Bastien, 20 ans et collectionneur débutant, raconte être tombé dans le bac à 33T après avoir téléchargé par hasard les albums de Led Zeppelin et des Rolling Stones. « Je voulais écouter la musique de mes parents. Je fouinais dans les brocantes pour retrouver ces vieux albums et les avoir dans ma chambre pour de vrai. » Des jeunes comme Bastien, il y en a beaucoup qui passent à la Fabrique des Balades Sonores, disquaire parisien ouvert il y a tout juste un an. « Il y a un gamin de dix-sept ans qui vient tous les lundis dans ma boutique, et il ne veut que du vinyle », explique Toma Changeur, son propriétaire. Il accueille ses clients en leur offrant du café ou du thé. Ici, si l’on trouve des vinyles, des cds, même des cassettes audio (!) et des créations extramusicales, les clients viennent principalement pour les microsillons. « Sur quatre albums vendus, trois sont des vinyles. Ils représentent environ 70% du chiffre d’affaires de la boutique. » Les indépendants comme les Balades Sonores ont été des artisans du sauvetage de la galette noire. « Il y a quelques années, on ne trouvait des vinyles que dans des boutiques d’occasions tenues par des vieux garçons poussiéreux. Aujourd’hui beaucoup de disquaires tenus par des jeunes ouvrent et ils vendent des vinyles à des prix abordables », constate Isabelle Chelley. D’après David Godevais, un nouveau disquaire s’installe tous les trois mois à Paris. « En cinq ans, le nombre a doublé, on avoisine les 400 boutiques dans toute la France alors qu’elles étaient moins de 200 et on ne parle que des boutiques qui vendent des nouveautés. » Une journée spéciale leur est même dédiée : le Disquaire Day qui se tient chaque printemps depuis 2011 (et depuis 2007 aux Etats-Unis et Grande-Bretagne). « Il s’agit du plus gros évènement de la musique enregistrée, des artistes sortent même des vinyles en éditions limitées spécialement pour l’occasion et certains disquaires font un chiffre d’affaire plus important qu’à Noël », déclare le président du Calif et organisateur de cette grande fête du disque.

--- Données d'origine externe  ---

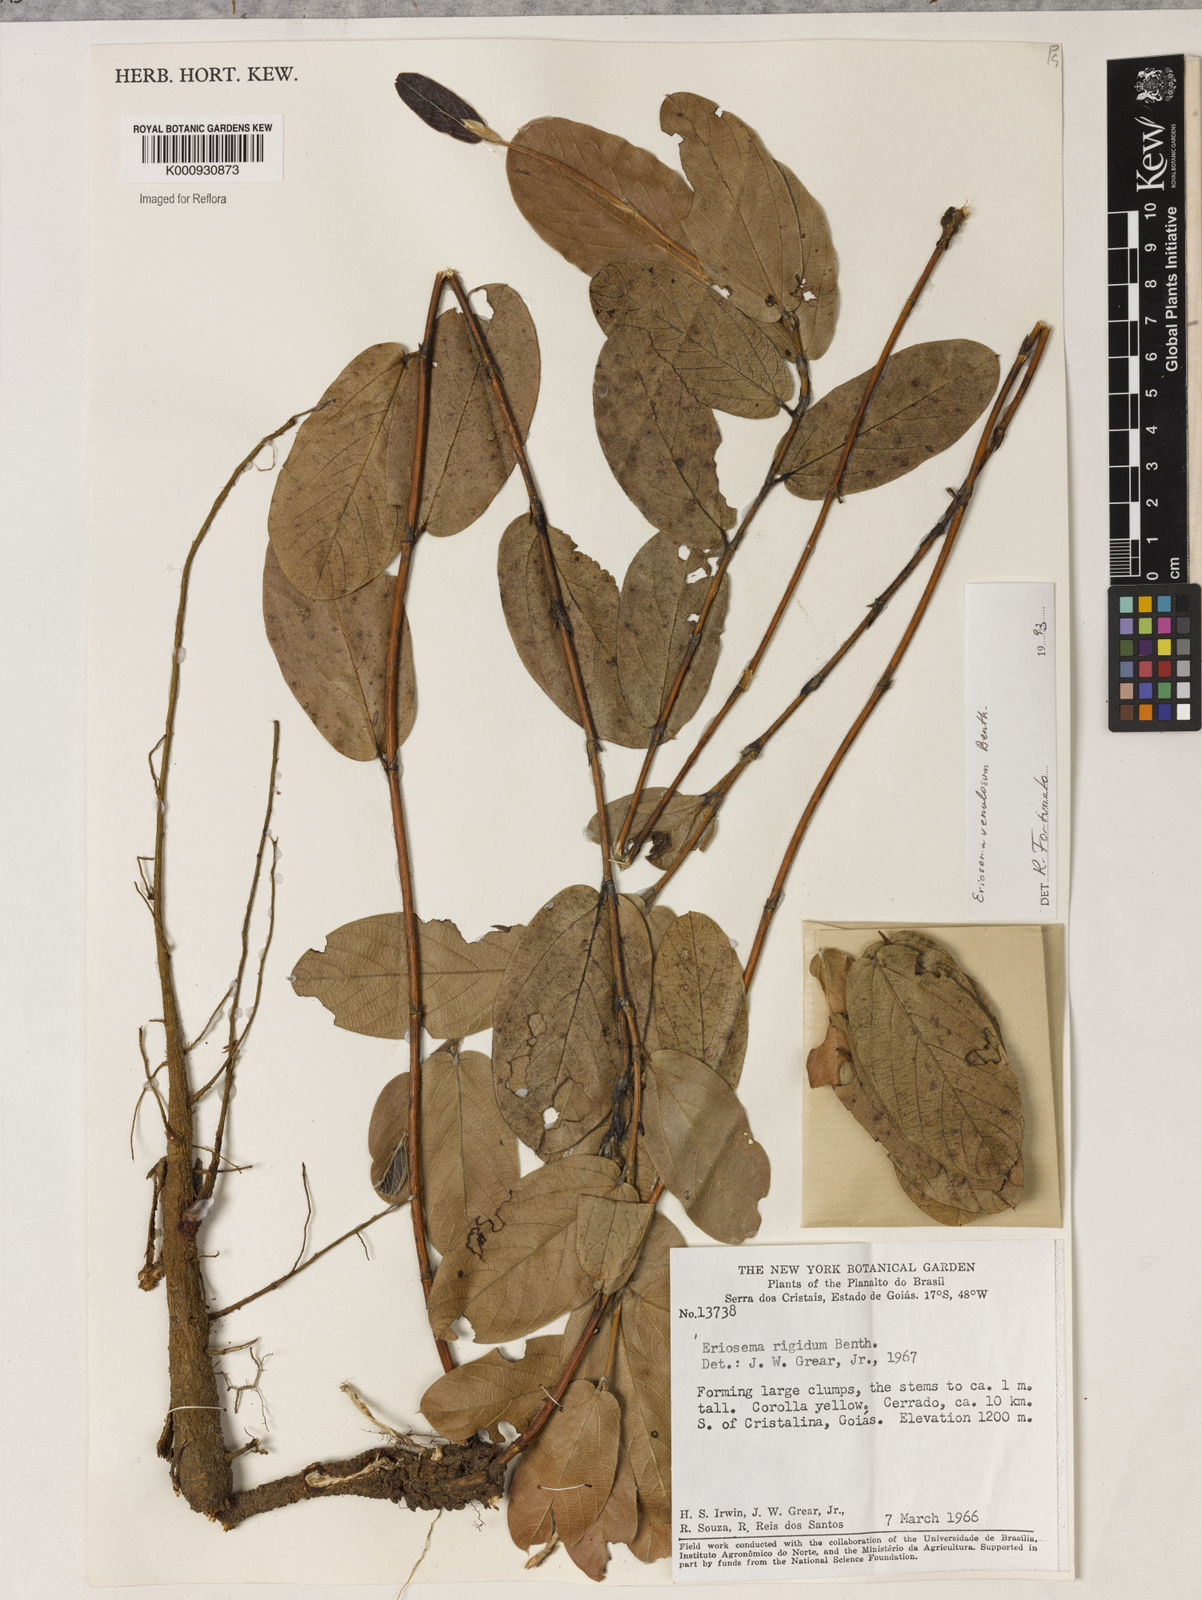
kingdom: Plantae
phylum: Tracheophyta
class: Magnoliopsida
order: Fabales
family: Fabaceae
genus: Eriosema
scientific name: Eriosema venulosum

Les enseignes comme la Fnac et Virgin, conscientes de ce regain d’intérêt, essaient de surfer sur cette mode en réorganisant leurs magasins : réduction des espaces dédiées aux cds, augmentation des rayons vinyles, et les nouveautés sont bien mises en évidence. Bien évidemment, rien à voir avec les rangées fastueuses des années 80, mais la tendance est là.

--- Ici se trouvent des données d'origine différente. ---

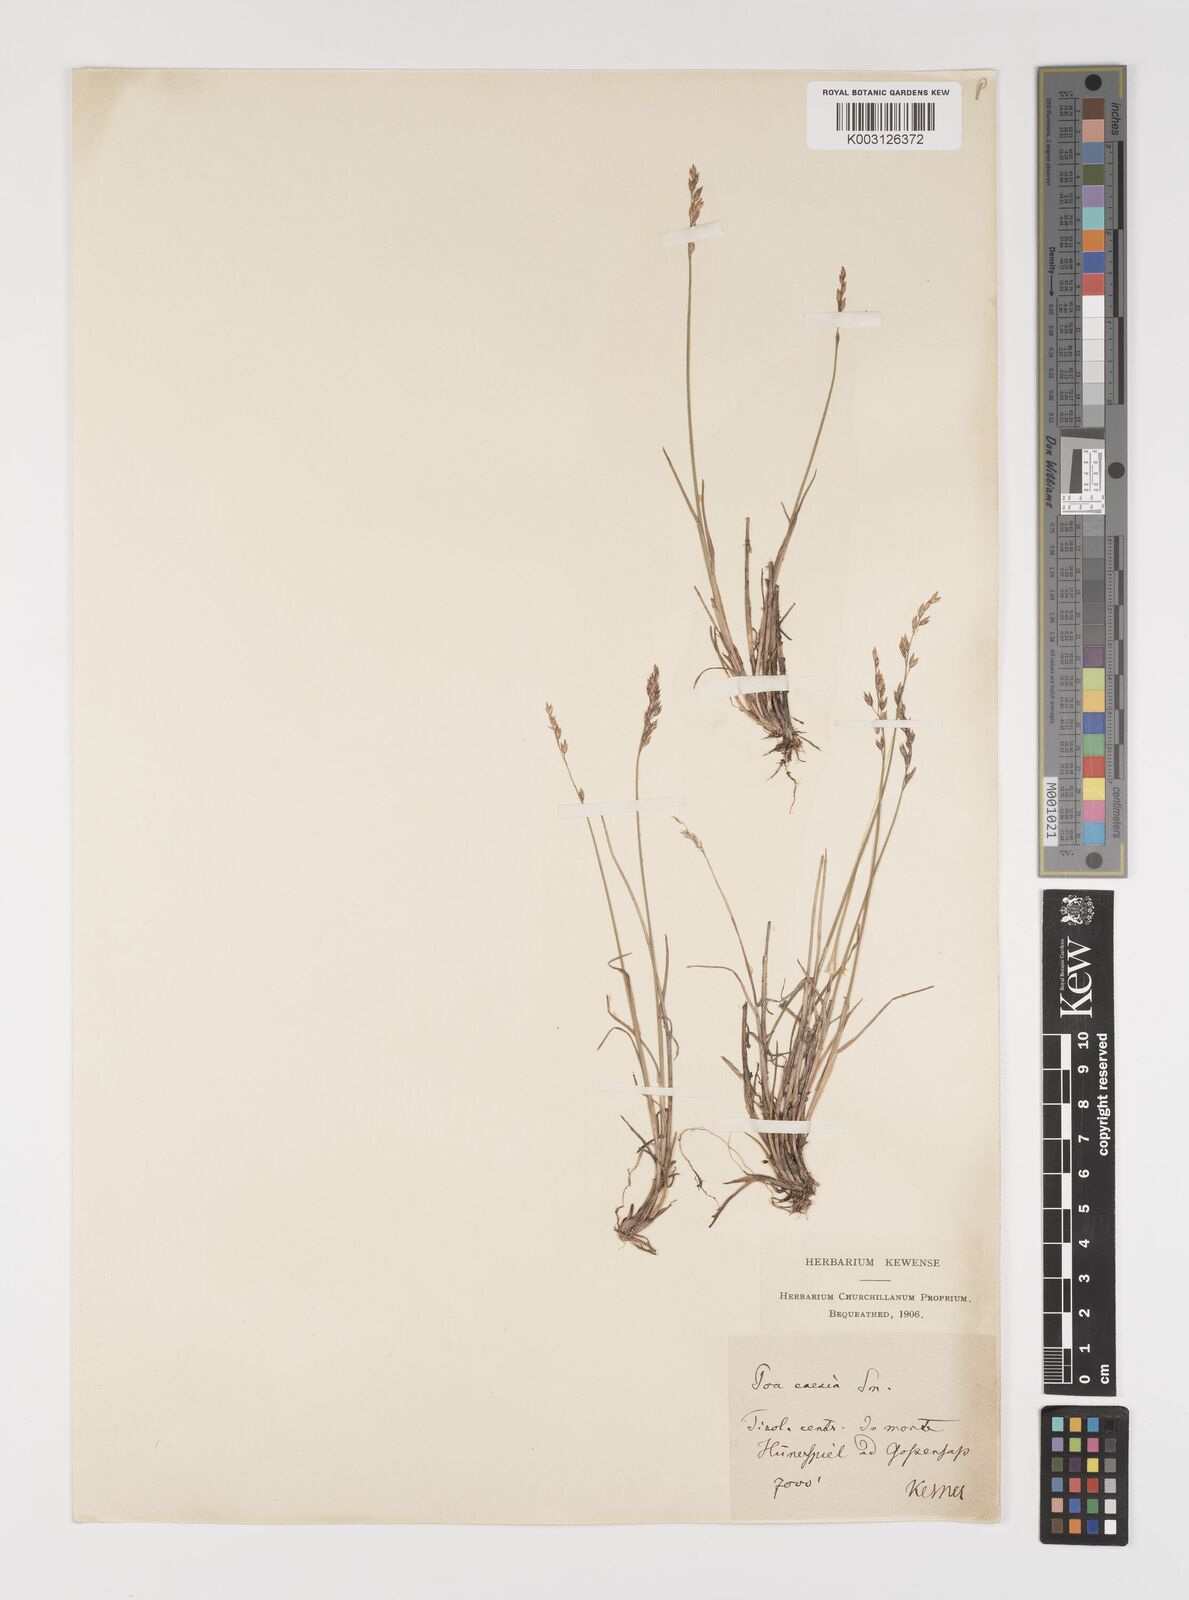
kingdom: Plantae
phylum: Tracheophyta
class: Liliopsida
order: Poales
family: Poaceae
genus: Poa
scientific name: Poa glauca
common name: Glaucous bluegrass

Plus que les disquaires, c’est la filière indépendante toute entière qui a fait un travail remarquable pour continuer à faire vivre la culture vinyle, du groupe autoproduit aux labels indépendants. Ces labels s’appellent Fargo Records, Born Bad Records, Cooler Than Cucumbers et pressent des cds ET des vinyles. « Il y a même des petits labels qui ne font que des rééditions, des beaux objets, avec un vrai vinyle en 180 grammes. Ils font de très belles choses qu’on ne peut pas télécharger, du matériel qu’on a envie d’avoir », explique Isabelle Chelley. Ils permettent ainsi aux jeunes générations de ne pas oublier les très vieux groupes, voire de les redécouvrir. L’exemple le plus frappant est celui de Sixto Rodriguez, songwriter américain des années 60 ressorti de l’ombre en 2012 grâce au film Searching For Sugar Man. Une major a publié l’album de la bande-son du film et un petit label américain les albums originaux (Coming From Reality et Cold Fact). Résultat : « Les vinyles se vendent deux fois mieux que la bande originale », déclare Matthieu, vendeur à la Fnac. Ce n’est guère étonnant pour Toma Changeur, car « les gens veulent être plus près de ce qu’était Sixto Rodriguez à l’époque. »

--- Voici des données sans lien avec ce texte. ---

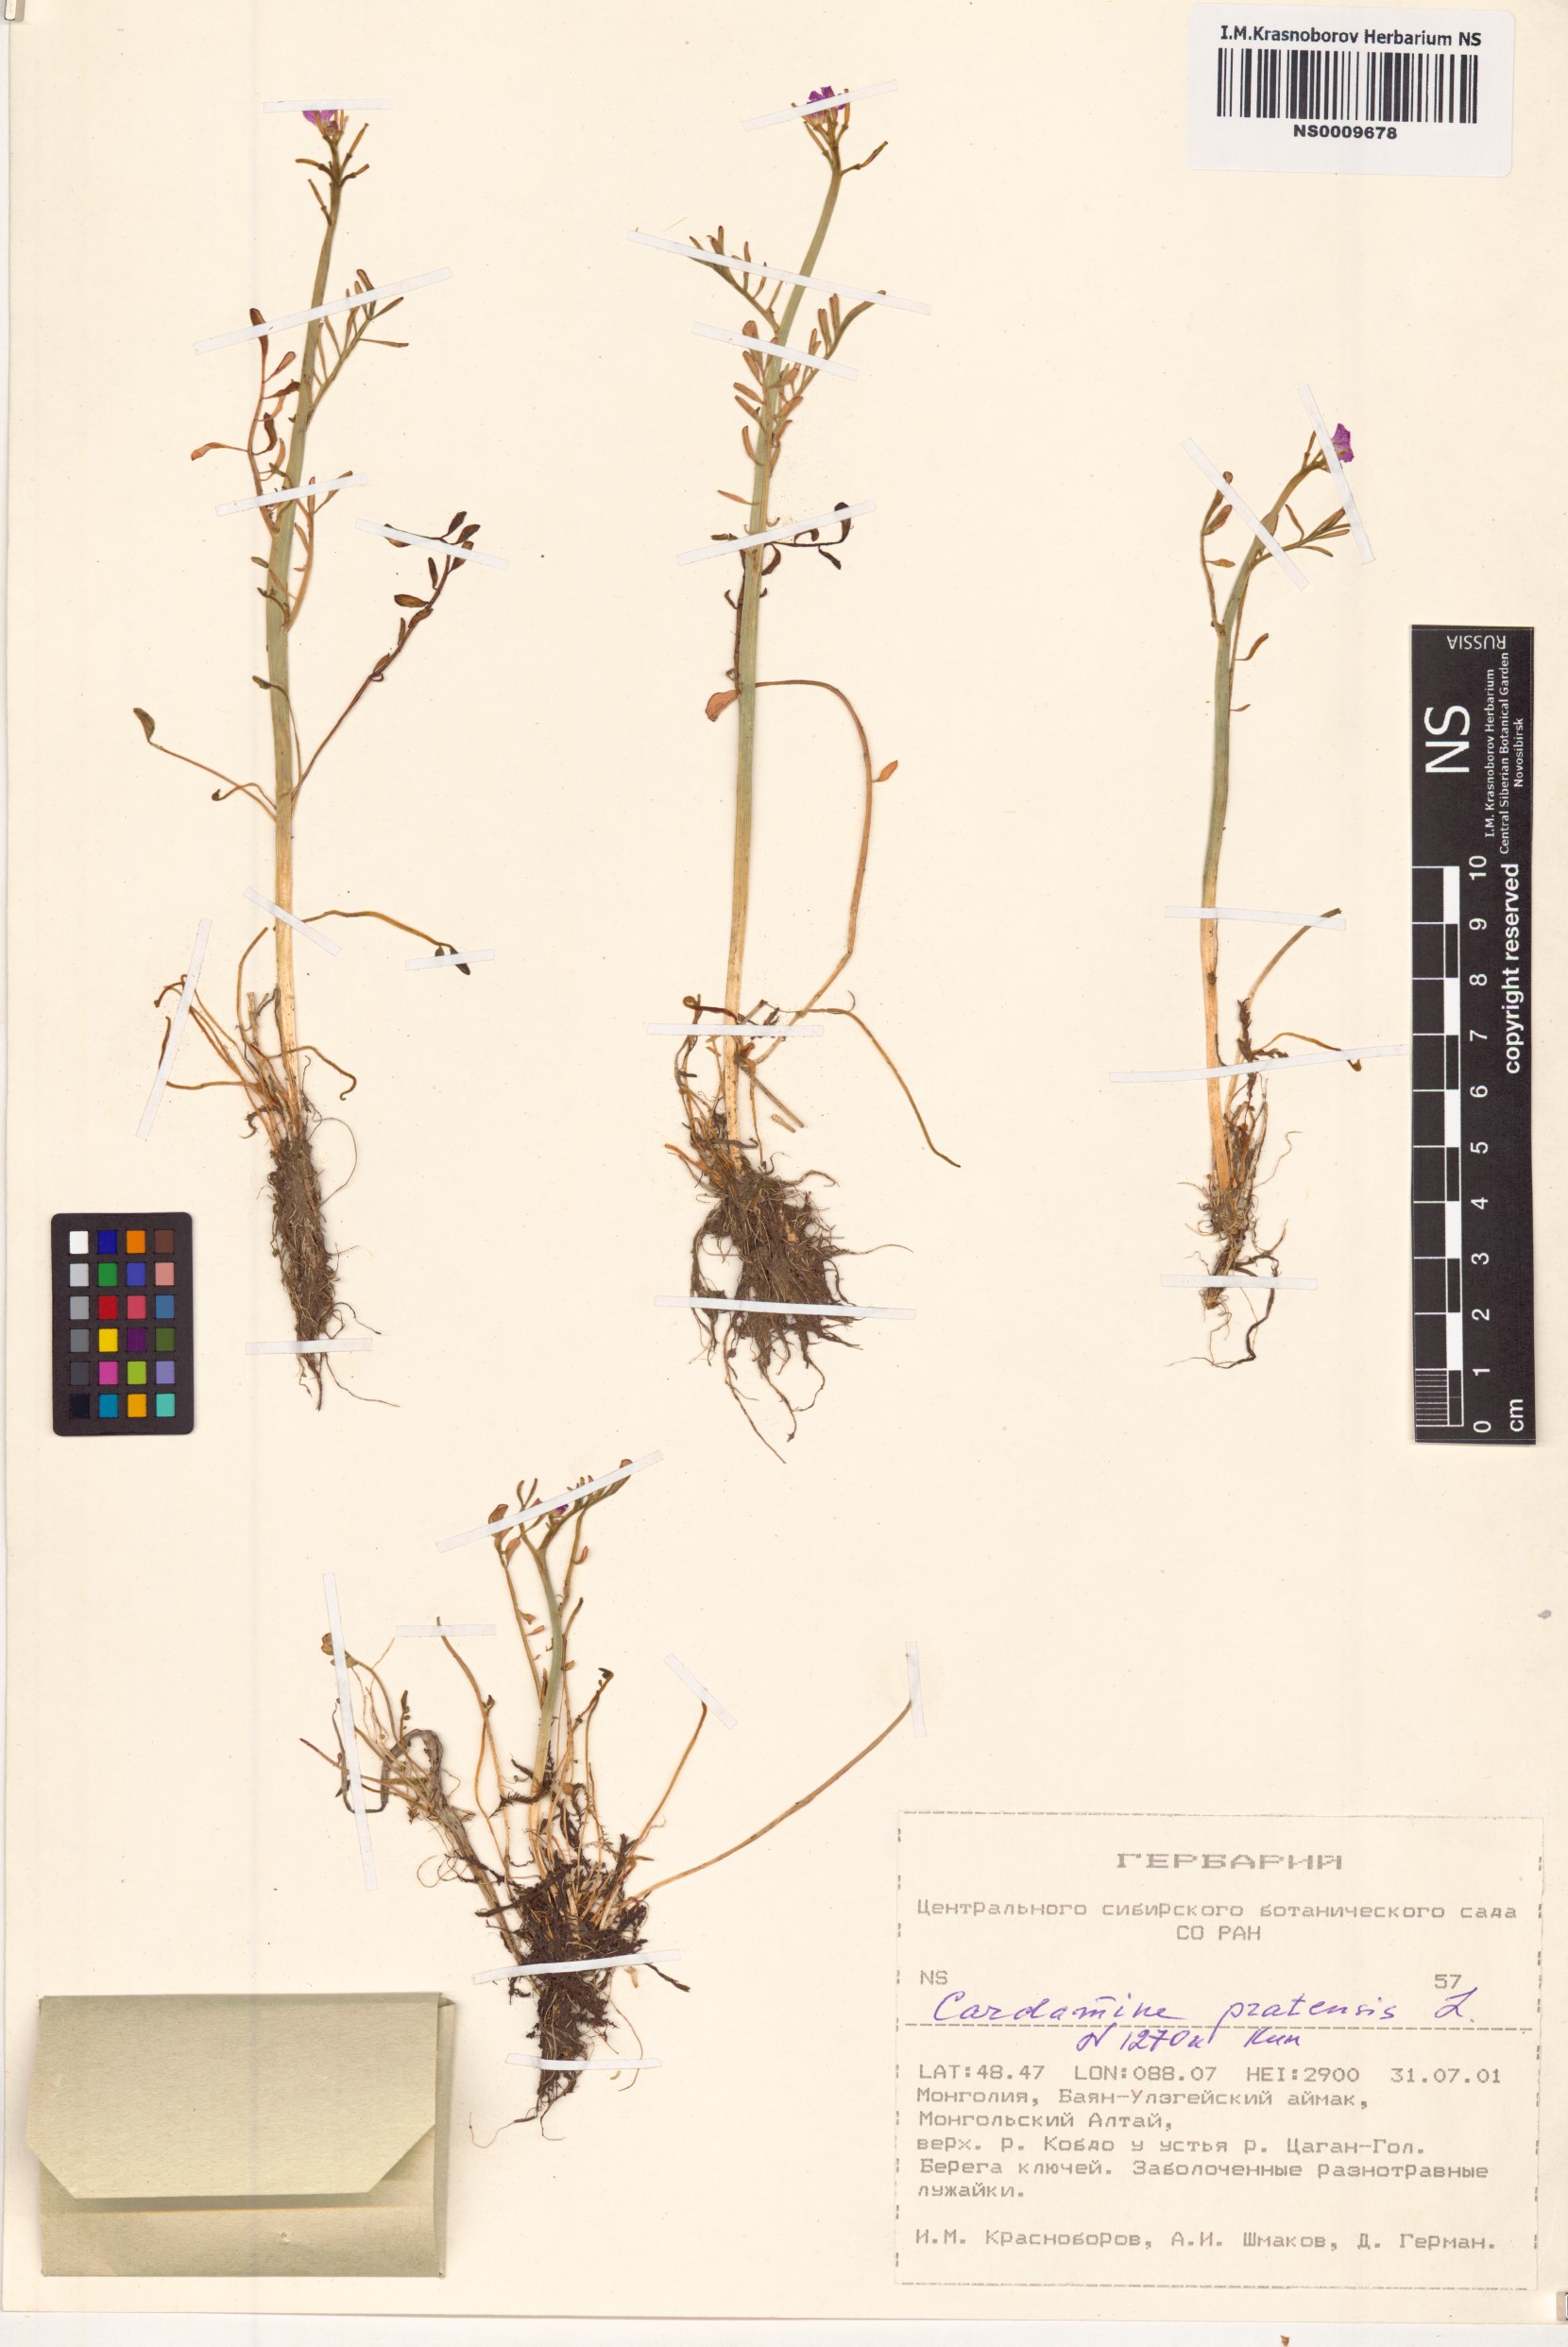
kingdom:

D’autres labels font même le choix de n’éditer que des 45T, comme Croque Macadam, un micro-label parisien monté par Alex Gimenez. Il considère que le vinyle « est comme une photographie, représentatif d’une époque donnée ». Une vision que Joe Hume partage, et il ajoute : « Il y a une dimension sentimentale très forte et la volonté chez les groupes de laisser une marque tangible. » Cette volonté de laisser une trace devient de plus en plus importante chez les groupes. Des artistes décident ainsi de distribuer leurs musiques sur les trois supports : cd, mp3 et vinyle. Aux Etats-Unis, Jack White, en pionnier, lançait déjà le mouvement en 2003 avec Elephant, mouvement dans lequel s’engouffrera une myriade de groupes plus ou moins confidentiels. Avec 33 000 vinyles pour Blunderbuss, le rockeur a réalisé la meilleure vente vinyle de l’année 2012. My Bloody Valentine a vendu 20 000 vinyles en une semaine seulement avec MBV (et 30 000 cds). D’autres vont plus loin en éditant leurs albums seulement en vinyle et en digital, comme Arnaud Rebotini dernièrement. Joseph D’Anvers souhaite lui aussi recourir à ce système de double édition pour ses prochains disques. Mais il se heurte au refus de son label Atmosphériques. « Sortir un vinyle aujourd’hui c’est un peu un acte militant, mais je suis persuadé que c’est l’avenir. Les cds ne se vendent plus, on doit trouver une autre alternative ». Une alternative que les majors commencent doucement à prendre en compte, elles qui vendaient des cds comme on vend de la viande sous cellophane. Universal crée en 2011 par exemple la collection Back to Black et réédite des classiques rock en vinyle pour un prix moyen de 20 euros (deux fois plus cher qu’en boutique d’occasions), Warner Music vient de créer un département vinyle et deale des exclusivités avec la Fnac, histoire de créer le buzz. Ainsi, le 33T de Granville, nouveau groupe indie-pop à la mode, n’était disponible que dans l’enseigne. Gros coup marketing.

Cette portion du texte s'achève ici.